I’ve felt so indifferent about a lot of things lately. I used to have so much care for the smallest things, but I just don’t anymore. I’m not sure if it’s good or bad, but almost everything seems trivial now. School has even gotten to the point where it’s trivial, although I’m doing better than ever and I’m not even trying. I’ve felt strange for the past couple of weeks and I can’t quite describe it. I’ve thought about all of this a lot lately and I’ve wondered if it’s because I’m depressed and I don’t think that’s the case. I’ve finally been able to sleep decently these past few days and my appetite hasn’t changed; I was able to eat three platefuls of raw spinach last night.

I used to be so sure of what I was going to do when I was finished with school and I don’t feel that way anymore – for certain reasons. I don’t feel that things are hopeless, but I feel like I’m walking down a corridor heading toward thousands of doors – some locked, some not. For the past two years I’ve not had to think much about what I’m going to do with myself when I no longer have school, because everything seemed to make sense then.

I once heard that a system administrator is the 21st century version of a ditch digger; it was something I scoffed at.
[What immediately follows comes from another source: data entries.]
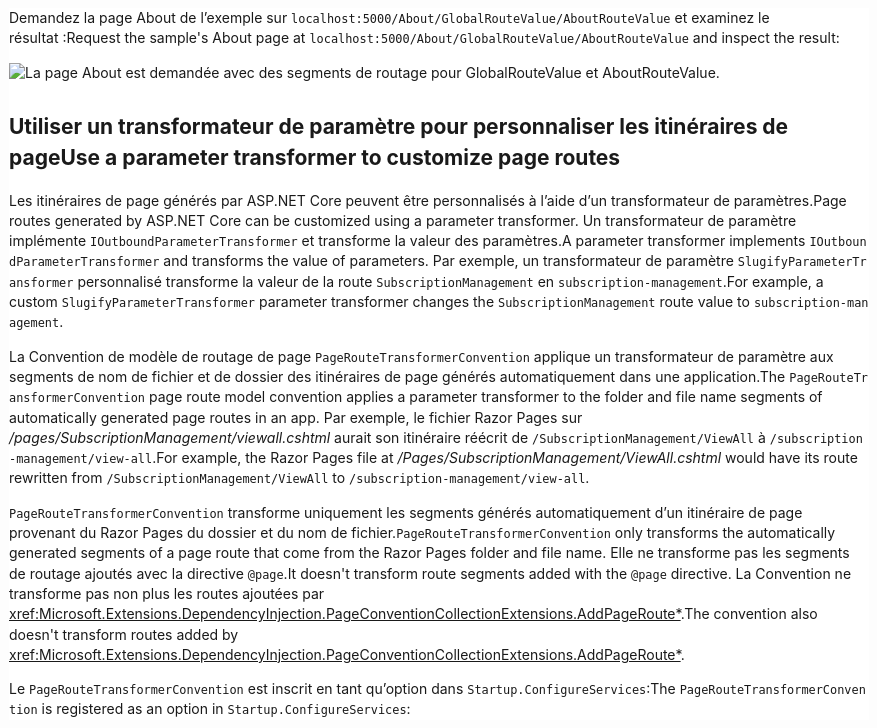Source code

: <span data-ttu-id="9a0d6-210">Demandez la page About de l’exemple sur `localhost:5000/About/GlobalRouteValue/AboutRouteValue` et examinez le résultat :</span><span class="sxs-lookup"><span data-stu-id="9a0d6-210">Request the sample's About page at `localhost:5000/About/GlobalRouteValue/AboutRouteValue` and inspect the result:</span></span>

![La page About est demandée avec des segments de routage pour GlobalRouteValue et AboutRouteValue.](razor-pages-conventions/_static/about-page-global-and-about-templates.png)

## <a name="use-a-parameter-transformer-to-customize-page-routes"></a><span data-ttu-id="9a0d6-213">Utiliser un transformateur de paramètre pour personnaliser les itinéraires de page</span><span class="sxs-lookup"><span data-stu-id="9a0d6-213">Use a parameter transformer to customize page routes</span></span>

<span data-ttu-id="9a0d6-214">Les itinéraires de page générés par ASP.NET Core peuvent être personnalisés à l’aide d’un transformateur de paramètres.</span><span class="sxs-lookup"><span data-stu-id="9a0d6-214">Page routes generated by ASP.NET Core can be customized using a parameter transformer.</span></span> <span data-ttu-id="9a0d6-215">Un transformateur de paramètre implémente `IOutboundParameterTransformer` et transforme la valeur des paramètres.</span><span class="sxs-lookup"><span data-stu-id="9a0d6-215">A parameter transformer implements `IOutboundParameterTransformer` and transforms the value of parameters.</span></span> <span data-ttu-id="9a0d6-216">Par exemple, un transformateur de paramètre `SlugifyParameterTransformer` personnalisé transforme la valeur de la route `SubscriptionManagement` en `subscription-management`.</span><span class="sxs-lookup"><span data-stu-id="9a0d6-216">For example, a custom `SlugifyParameterTransformer` parameter transformer changes the `SubscriptionManagement` route value to `subscription-management`.</span></span>

<span data-ttu-id="9a0d6-217">La Convention de modèle de routage de page `PageRouteTransformerConvention` applique un transformateur de paramètre aux segments de nom de fichier et de dossier des itinéraires de page générés automatiquement dans une application.</span><span class="sxs-lookup"><span data-stu-id="9a0d6-217">The `PageRouteTransformerConvention` page route model convention applies a parameter transformer to the folder and file name segments of automatically generated page routes in an app.</span></span> <span data-ttu-id="9a0d6-218">Par exemple, le fichier Razor Pages sur */pages/SubscriptionManagement/viewall.cshtml* aurait son itinéraire réécrit de `/SubscriptionManagement/ViewAll` à `/subscription-management/view-all`.</span><span class="sxs-lookup"><span data-stu-id="9a0d6-218">For example, the Razor Pages file at */Pages/SubscriptionManagement/ViewAll.cshtml* would have its route rewritten from `/SubscriptionManagement/ViewAll` to `/subscription-management/view-all`.</span></span>

<span data-ttu-id="9a0d6-219">`PageRouteTransformerConvention` transforme uniquement les segments générés automatiquement d’un itinéraire de page provenant du Razor Pages du dossier et du nom de fichier.</span><span class="sxs-lookup"><span data-stu-id="9a0d6-219">`PageRouteTransformerConvention` only transforms the automatically generated segments of a page route that come from the Razor Pages folder and file name.</span></span> <span data-ttu-id="9a0d6-220">Elle ne transforme pas les segments de routage ajoutés avec la directive `@page`.</span><span class="sxs-lookup"><span data-stu-id="9a0d6-220">It doesn't transform route segments added with the `@page` directive.</span></span> <span data-ttu-id="9a0d6-221">La Convention ne transforme pas non plus les routes ajoutées par <xref:Microsoft.Extensions.DependencyInjection.PageConventionCollectionExtensions.AddPageRoute*>.</span><span class="sxs-lookup"><span data-stu-id="9a0d6-221">The convention also doesn't transform routes added by <xref:Microsoft.Extensions.DependencyInjection.PageConventionCollectionExtensions.AddPageRoute*>.</span></span>

<span data-ttu-id="9a0d6-222">Le `PageRouteTransformerConvention` est inscrit en tant qu’option dans `Startup.ConfigureServices`:</span><span class="sxs-lookup"><span data-stu-id="9a0d6-222">The `PageRouteTransformerConvention` is registered as an option in `Startup.ConfigureServices`:</span></span>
Recently, I was told by someone in the industry that it’s not something you want to do your whole life; you’re supposed to have something else lined up. I don’t exactly have that, but the more I think about it, there seems to be some truth to all of this. That’s not to say that I’ve changed my mind about what I want to do when I’m finished (I sure as hell don’t want to program), but there’s always the question of “what if?” I think a lot of this worry stems from my fear of incompleteness. I came across this while talking to someone and it’s kind of strange. I realized that numbers ending in 9 really make me uncomfortable, so much that if I am able to control it, I will increment whatever it is just to make it complete. Maybe this will come in handy at some point. The way things work out is pretty funny.

This week is my spring break and I don’t have much planned other than to swap out my piercings – the bar in my conch for a hoop, and the bar in my tragus for a super-duper titanium one. Oh, I’ve been listening to Mujuice lately. He’s pretty good.